Revenir aujourd'hui pour préparer demain
Nombre de spécialistes mettent en effet l'accent sur ce que l'école apporte au-delà des apprentissages : relations sociales, entraide, vivre ensemble... « Dans ce contexte épidémique, l'école permet surtout aux enfants d'appliquer au quotidien les gestes de prévention, de les comprendre ensemble et de mieux les intégrer dans le long terme », explique T21 France. C'est aussi l'occasion de reprendre contact avec les enseignants et les accompagnants d'élèves en situation de handicap (Aesh) et de faire un bilan pour repérer les situations nécessitant un accompagnement renforcé, un suivi particulier en septembre. Selon l'association, « reprendre la scolarisation dès maintenant, en toute sécurité, c'est se donner les meilleures chances pour réussir prochaine rentrée » qui se prépare dès maintenant. Ainsi, elle encourage les parents à « rester dans la dynamique de l'école inclusive » dans la mesure où le trouble n'occasionne pas de risque spécifique.
Des mesures sanitaires contraignantes ?
Exit le quota maximum de 15 élèves par classe en primaire et la règle des 4m2. Les élèves devront désormais respecter une distance latérale d'un mètre. Certaines règles seront néanmoins maintenues : lavage régulier des mains, mise à disposition de gel hydroalcoolique, port du masque dès le collège lorsque la distanciation physique n'est pas possible... Des mesures « très contraignantes, surtout pour les enfants en situation de handicap et leurs accompagnateurs », estime l'ancienne ministre Dominique Gillot, aujourd'hui présidente de la Fédération générale des pupilles de l'enseignement public (Fgpep), qu'il est « urgent de lever dans la mesure du raisonnable » à l'école mais aussi durant les colonies de vacances. Selon la FGPEP, ces dernières sont également très impactées par ces mesures sanitaires, alors même qu'elles jouent un rôle crucial dans l'inclusion et la lutte contre les inégalités pour des milliers d'enfants chaque année. Outre son allègement, elle demande une participation de l'Etat afin que les surcoûts liés au protocole ne soient pas à la charge des familles et des organisateurs, déjà lourdement touchés par la crise.
« Les gestes barrières et les nouvelles règles sanitaires ne doivent pas devenir un frein supplémentaire à l'accès des jeunes avec handicap à l'école, aux loisirs, à la culture et ensuite au monde du travail », conclut Nathanaël Raballand, président de Trisomie 21 France. Pourtant, on peut facilement imaginer les difficultés que peut avoir ce public pour intégrer les nouvelles règles sanitaires et sociales. Selon lui, sans réponse appropriée, cela peut amener la société à considérer les personnes concernées comme incapables de se protéger et de protéger les autres et, de ce fait, à les stigmatiser et les isoler davantage.

+ + +

__Liste des consignes__.
a: Dans le texte sur le retour à l'école, Nathanaël Raballand veut que les gestes barrières ne freinent pas l'accès des jeunes avec handicap à certains domaines. Énumérez tous les domaines qu'il cite.
b: D'après le texte sur le retour à l'école, quelle distance latérale les élèves devront-ils désormais respecter ?
La liste qui suit vient d'une autre source que le texte.

+ + +

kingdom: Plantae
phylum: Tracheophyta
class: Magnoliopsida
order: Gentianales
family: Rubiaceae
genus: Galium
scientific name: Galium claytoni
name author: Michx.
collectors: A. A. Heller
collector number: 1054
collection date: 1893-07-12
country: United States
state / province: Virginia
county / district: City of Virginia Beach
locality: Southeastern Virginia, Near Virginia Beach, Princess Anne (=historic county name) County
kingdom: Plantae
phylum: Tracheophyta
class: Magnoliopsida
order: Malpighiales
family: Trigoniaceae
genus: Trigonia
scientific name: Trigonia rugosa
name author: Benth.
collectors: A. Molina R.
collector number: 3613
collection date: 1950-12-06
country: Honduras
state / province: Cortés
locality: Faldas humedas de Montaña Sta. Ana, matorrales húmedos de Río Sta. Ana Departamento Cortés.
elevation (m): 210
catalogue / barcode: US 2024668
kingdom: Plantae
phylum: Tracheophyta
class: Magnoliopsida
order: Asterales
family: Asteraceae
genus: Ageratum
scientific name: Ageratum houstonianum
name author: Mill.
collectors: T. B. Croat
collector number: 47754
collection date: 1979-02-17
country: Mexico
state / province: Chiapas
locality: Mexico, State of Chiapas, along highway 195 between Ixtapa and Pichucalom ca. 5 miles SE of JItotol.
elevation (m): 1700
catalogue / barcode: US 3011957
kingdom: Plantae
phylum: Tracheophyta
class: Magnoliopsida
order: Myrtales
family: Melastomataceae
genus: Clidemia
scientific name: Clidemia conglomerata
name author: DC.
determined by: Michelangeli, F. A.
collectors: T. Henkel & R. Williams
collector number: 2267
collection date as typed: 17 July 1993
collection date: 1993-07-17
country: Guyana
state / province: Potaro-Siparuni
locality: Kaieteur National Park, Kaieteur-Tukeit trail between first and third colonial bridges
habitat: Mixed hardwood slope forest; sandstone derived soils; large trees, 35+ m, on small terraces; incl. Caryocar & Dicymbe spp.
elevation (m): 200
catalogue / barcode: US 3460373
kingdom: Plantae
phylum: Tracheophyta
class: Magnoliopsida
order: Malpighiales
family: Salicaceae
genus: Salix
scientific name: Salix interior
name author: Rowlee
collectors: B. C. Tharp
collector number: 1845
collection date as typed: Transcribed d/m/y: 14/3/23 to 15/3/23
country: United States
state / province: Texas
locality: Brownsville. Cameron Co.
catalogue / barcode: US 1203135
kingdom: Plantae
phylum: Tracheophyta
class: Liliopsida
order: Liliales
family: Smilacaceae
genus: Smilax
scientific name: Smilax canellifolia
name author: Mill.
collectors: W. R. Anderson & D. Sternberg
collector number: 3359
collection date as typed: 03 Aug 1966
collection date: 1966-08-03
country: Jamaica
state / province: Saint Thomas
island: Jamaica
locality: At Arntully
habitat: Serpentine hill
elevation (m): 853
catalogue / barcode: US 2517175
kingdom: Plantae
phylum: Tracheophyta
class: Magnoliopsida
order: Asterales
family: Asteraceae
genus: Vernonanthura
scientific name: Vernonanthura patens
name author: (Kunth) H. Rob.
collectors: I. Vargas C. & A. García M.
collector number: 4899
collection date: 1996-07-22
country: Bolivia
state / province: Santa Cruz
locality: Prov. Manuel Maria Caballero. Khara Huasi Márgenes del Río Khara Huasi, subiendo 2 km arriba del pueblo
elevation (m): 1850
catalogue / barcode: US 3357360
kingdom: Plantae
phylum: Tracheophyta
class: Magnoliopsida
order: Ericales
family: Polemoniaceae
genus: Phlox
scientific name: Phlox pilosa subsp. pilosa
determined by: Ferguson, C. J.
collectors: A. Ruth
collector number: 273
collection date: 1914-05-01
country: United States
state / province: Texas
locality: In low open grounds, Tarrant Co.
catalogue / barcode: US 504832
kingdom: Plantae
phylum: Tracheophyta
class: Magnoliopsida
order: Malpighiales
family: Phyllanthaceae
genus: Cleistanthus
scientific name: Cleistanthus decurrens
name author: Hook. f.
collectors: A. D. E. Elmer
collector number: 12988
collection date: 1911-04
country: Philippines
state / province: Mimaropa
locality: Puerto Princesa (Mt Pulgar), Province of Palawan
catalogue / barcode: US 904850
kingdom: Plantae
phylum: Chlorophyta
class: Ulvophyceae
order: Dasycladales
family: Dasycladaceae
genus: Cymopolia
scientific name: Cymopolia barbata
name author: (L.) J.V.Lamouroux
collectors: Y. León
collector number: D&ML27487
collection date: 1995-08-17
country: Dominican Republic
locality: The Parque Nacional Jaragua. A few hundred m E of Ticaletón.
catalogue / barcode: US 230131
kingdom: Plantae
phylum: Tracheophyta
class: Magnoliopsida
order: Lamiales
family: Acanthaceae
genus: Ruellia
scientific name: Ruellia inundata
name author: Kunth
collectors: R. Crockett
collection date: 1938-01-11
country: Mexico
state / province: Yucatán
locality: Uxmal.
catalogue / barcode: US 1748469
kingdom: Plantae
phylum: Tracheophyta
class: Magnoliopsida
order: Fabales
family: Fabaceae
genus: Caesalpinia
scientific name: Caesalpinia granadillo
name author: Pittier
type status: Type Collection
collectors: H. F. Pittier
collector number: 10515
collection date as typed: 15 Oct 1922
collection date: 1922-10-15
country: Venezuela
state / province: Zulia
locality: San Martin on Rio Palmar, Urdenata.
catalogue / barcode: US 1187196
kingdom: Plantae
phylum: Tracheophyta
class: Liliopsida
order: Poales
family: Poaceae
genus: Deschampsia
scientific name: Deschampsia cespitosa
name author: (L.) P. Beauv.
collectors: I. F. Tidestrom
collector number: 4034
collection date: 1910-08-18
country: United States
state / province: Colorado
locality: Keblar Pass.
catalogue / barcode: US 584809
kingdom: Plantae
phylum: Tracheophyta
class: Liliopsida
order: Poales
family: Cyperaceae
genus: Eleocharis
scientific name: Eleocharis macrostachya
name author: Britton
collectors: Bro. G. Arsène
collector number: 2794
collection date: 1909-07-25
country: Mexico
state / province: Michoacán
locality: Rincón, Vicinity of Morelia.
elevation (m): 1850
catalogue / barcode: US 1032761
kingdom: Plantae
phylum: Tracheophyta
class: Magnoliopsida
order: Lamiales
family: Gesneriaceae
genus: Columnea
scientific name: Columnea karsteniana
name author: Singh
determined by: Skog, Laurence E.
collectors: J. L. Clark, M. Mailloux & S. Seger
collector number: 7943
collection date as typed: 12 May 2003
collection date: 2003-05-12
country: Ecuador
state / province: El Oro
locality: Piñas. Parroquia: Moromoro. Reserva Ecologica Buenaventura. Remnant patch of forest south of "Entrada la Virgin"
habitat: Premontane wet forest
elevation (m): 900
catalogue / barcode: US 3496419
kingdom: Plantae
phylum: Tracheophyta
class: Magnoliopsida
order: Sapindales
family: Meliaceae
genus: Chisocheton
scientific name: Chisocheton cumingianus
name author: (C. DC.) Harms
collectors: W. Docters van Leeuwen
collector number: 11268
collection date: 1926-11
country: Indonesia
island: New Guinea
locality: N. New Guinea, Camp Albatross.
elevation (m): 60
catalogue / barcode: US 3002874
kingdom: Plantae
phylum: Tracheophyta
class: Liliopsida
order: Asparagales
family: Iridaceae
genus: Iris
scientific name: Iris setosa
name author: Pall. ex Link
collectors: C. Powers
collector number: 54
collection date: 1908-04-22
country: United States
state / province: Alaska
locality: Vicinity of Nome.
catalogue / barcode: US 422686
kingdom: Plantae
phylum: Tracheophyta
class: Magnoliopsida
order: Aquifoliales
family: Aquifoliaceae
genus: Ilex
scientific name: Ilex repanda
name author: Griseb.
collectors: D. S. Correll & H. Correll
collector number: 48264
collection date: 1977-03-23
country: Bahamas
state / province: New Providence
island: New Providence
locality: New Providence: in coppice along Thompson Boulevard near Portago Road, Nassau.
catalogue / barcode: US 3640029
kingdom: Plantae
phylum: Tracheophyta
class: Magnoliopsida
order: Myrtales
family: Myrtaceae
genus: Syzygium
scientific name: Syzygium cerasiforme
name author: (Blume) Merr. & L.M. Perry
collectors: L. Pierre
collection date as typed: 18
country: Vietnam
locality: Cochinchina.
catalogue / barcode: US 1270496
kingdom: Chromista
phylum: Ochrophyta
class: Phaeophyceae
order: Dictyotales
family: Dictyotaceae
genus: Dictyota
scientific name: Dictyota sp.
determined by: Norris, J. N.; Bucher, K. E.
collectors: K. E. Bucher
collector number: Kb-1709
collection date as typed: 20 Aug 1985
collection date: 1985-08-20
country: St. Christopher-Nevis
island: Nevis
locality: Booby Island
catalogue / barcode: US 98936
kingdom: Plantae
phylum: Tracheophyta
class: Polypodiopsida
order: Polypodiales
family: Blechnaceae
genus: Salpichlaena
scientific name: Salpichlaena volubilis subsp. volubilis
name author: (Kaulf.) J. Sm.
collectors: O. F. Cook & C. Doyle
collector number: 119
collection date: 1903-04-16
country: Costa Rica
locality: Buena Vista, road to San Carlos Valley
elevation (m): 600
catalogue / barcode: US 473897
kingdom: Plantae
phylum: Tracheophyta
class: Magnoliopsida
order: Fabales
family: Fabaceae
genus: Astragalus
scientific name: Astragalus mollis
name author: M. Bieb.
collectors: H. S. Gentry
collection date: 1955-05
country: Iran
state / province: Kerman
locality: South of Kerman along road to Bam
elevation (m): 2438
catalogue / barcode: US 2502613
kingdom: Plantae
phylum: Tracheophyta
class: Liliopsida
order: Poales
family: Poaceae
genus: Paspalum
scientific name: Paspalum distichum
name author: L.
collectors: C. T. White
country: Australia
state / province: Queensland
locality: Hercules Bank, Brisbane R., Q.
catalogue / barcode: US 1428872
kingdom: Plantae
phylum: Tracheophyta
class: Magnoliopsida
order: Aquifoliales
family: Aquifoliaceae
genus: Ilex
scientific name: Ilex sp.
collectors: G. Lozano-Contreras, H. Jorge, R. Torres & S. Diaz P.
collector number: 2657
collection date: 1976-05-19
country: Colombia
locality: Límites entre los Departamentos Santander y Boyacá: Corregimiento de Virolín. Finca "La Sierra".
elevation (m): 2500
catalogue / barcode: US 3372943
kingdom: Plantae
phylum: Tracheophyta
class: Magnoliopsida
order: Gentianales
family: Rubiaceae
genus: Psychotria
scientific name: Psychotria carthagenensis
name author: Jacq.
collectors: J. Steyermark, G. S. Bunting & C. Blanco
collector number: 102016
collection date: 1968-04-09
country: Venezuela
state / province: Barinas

+ + +

__Corrigé__.
a: L'école, les loisirs, la culture et le monde du travail.

b: Une distance latérale d'un mètre.